(Work request) If a line of the records contains the string "ankle", copy it out.

··· Data supplied

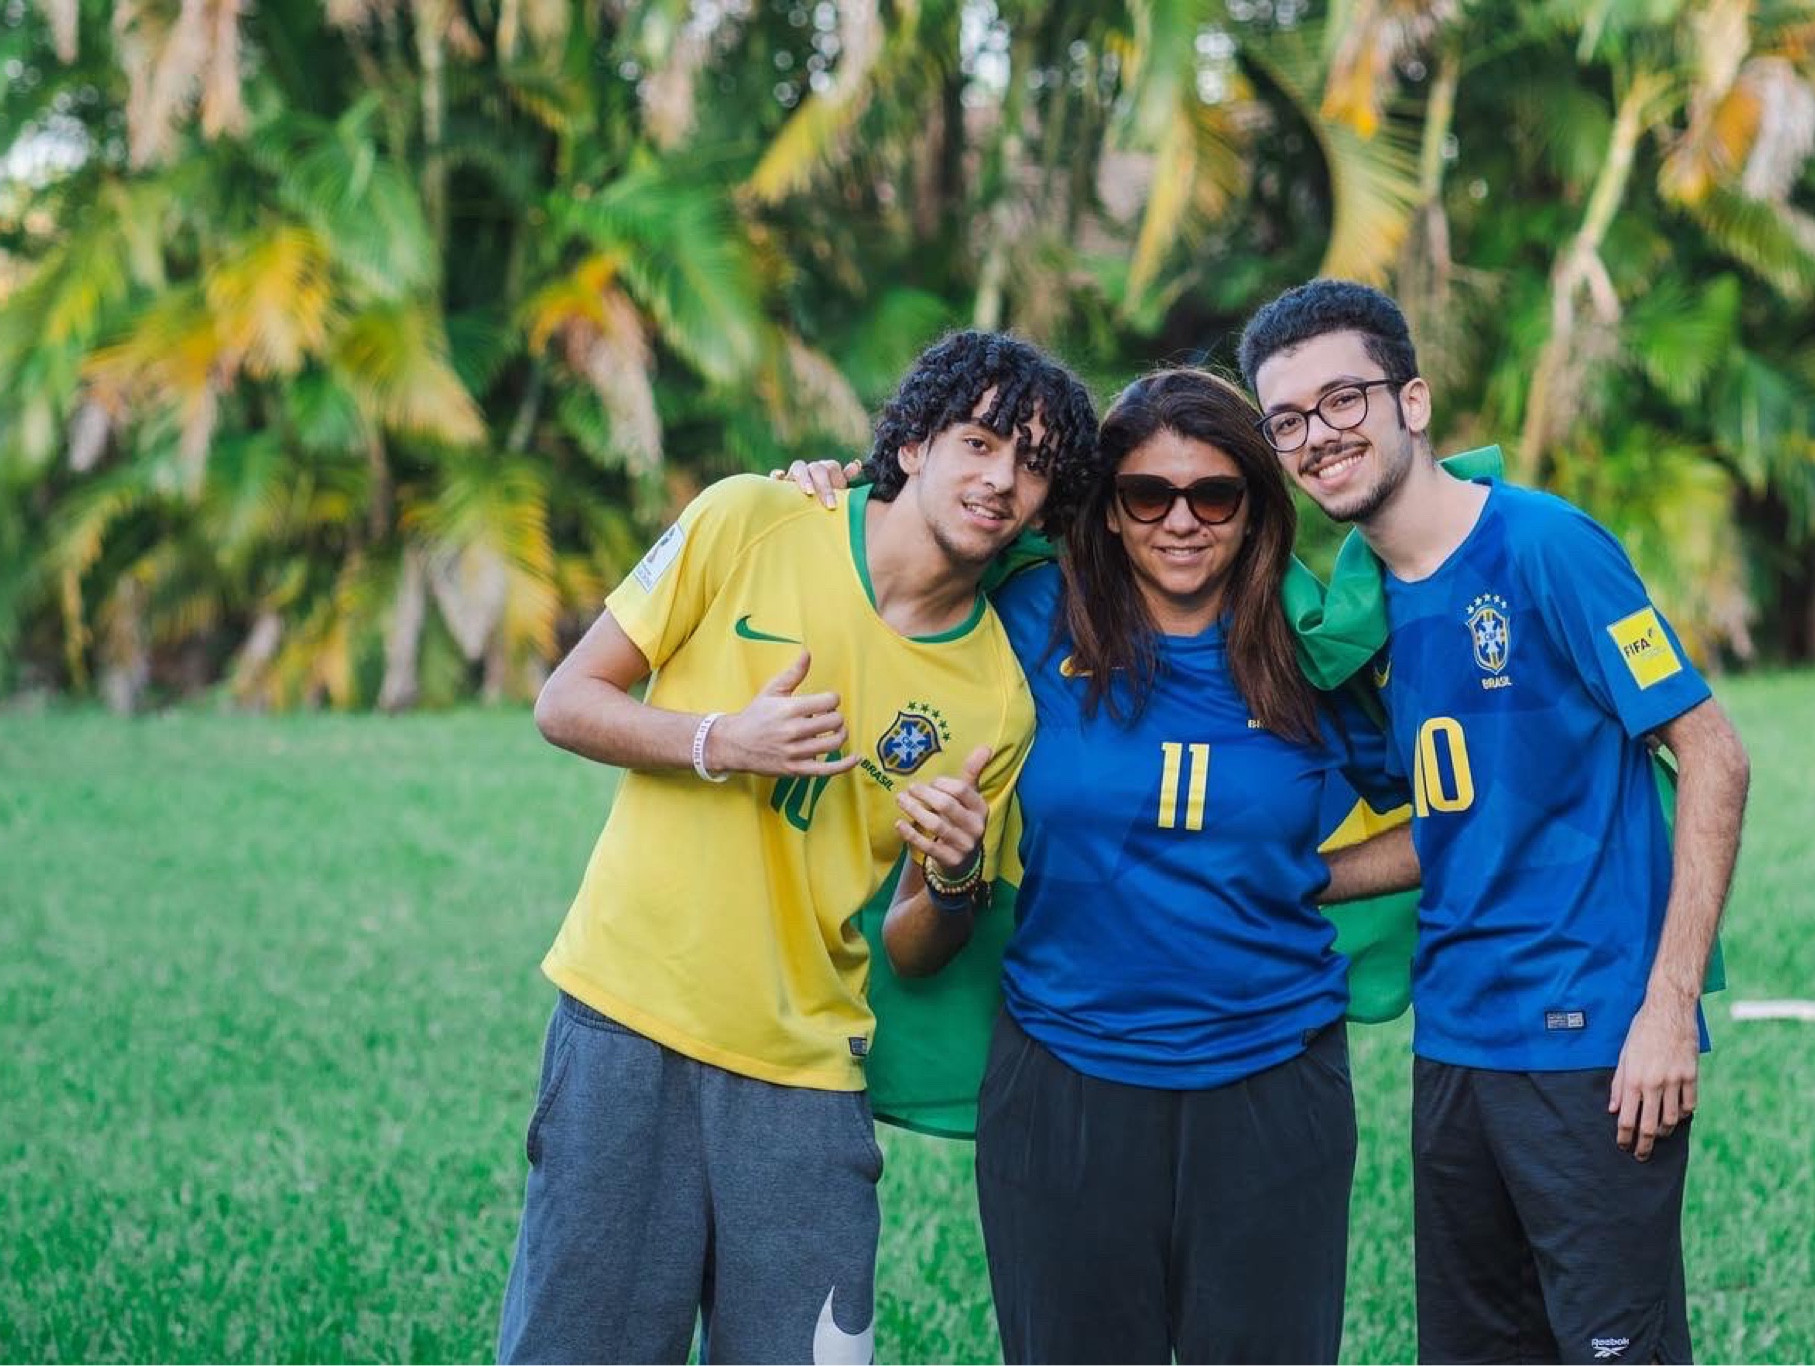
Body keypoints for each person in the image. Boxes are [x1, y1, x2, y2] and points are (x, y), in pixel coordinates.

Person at [495, 330, 1102, 1365]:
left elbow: (917, 944)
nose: (1001, 478)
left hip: (807, 1070)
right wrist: (717, 740)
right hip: (627, 1015)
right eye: (979, 441)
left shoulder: (996, 696)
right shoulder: (753, 518)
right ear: (913, 445)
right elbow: (565, 701)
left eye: (1034, 464)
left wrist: (953, 875)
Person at [1238, 279, 1752, 1365]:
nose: (1317, 436)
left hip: (1590, 1043)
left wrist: (1664, 1012)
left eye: (1342, 400)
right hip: (1456, 1042)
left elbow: (1711, 753)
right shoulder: (1365, 608)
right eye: (1287, 421)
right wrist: (1298, 875)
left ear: (1410, 401)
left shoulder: (1542, 546)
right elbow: (1448, 819)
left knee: (1614, 1347)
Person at [871, 368, 1419, 1364]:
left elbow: (1454, 803)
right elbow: (902, 553)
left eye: (1213, 494)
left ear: (1253, 509)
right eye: (1145, 495)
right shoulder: (1031, 612)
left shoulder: (1310, 651)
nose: (1180, 520)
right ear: (1107, 511)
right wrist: (821, 490)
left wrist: (1310, 876)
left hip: (1273, 1082)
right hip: (1062, 1083)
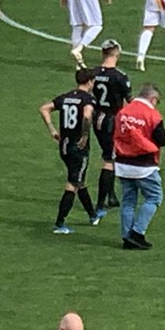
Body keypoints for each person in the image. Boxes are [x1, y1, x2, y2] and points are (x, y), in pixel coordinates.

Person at [40, 68, 99, 234]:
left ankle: (92, 215)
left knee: (79, 180)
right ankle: (60, 223)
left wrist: (52, 129)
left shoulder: (66, 97)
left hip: (64, 146)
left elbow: (44, 108)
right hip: (78, 147)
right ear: (90, 82)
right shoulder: (88, 99)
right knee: (73, 183)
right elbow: (87, 116)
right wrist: (85, 135)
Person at [113, 83, 165, 250]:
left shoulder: (123, 112)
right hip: (144, 165)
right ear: (153, 99)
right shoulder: (152, 115)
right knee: (154, 198)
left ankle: (127, 236)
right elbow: (161, 139)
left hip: (123, 162)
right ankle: (137, 233)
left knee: (128, 201)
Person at [92, 39, 132, 213]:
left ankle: (111, 196)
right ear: (117, 54)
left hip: (96, 118)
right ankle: (100, 204)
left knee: (110, 154)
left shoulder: (93, 73)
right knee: (110, 159)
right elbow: (129, 100)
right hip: (112, 119)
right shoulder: (120, 76)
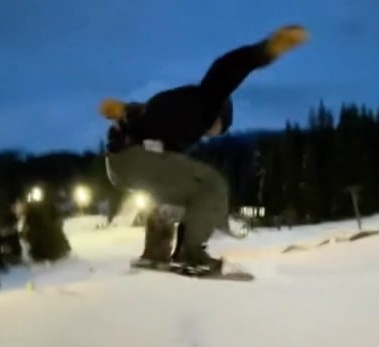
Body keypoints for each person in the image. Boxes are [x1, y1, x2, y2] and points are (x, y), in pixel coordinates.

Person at [100, 23, 309, 273]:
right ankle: (192, 254)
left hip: (120, 163)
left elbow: (144, 113)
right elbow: (227, 67)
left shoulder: (175, 114)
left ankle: (155, 254)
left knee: (174, 196)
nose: (212, 135)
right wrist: (268, 49)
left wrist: (122, 111)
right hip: (136, 158)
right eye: (219, 130)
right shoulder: (207, 102)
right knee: (213, 186)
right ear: (220, 117)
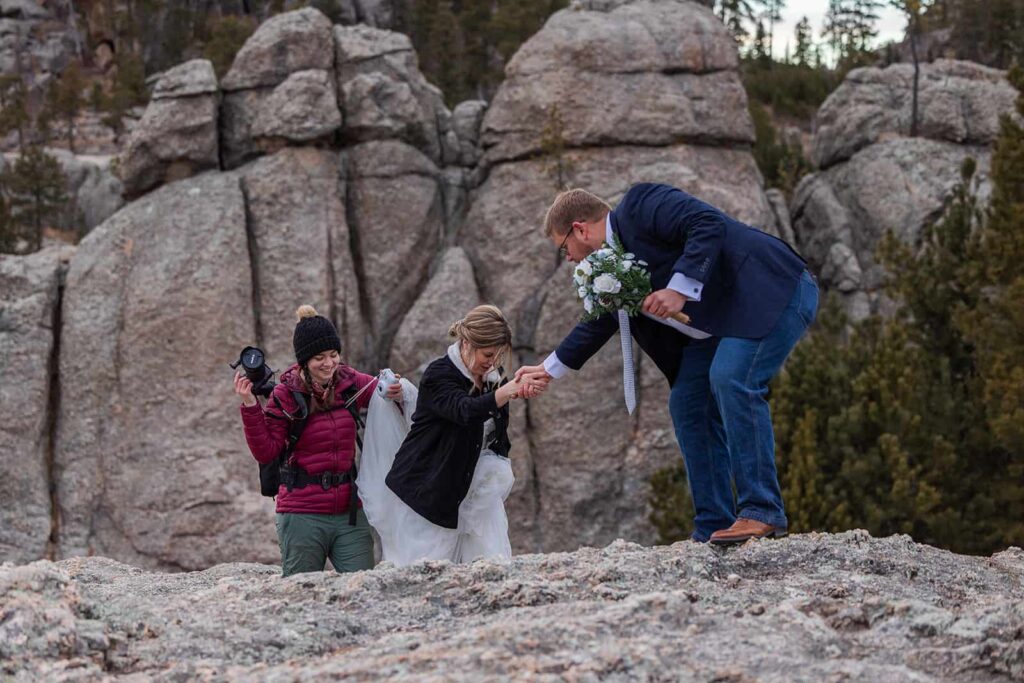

······

(Completed exercise)
left ankle: (92, 215)
right ankle: (60, 223)
left ankle: (127, 236)
right ankle: (137, 233)
left ankle: (111, 196)
right ankle: (100, 204)
right ankle: (192, 254)
left ankle: (155, 254)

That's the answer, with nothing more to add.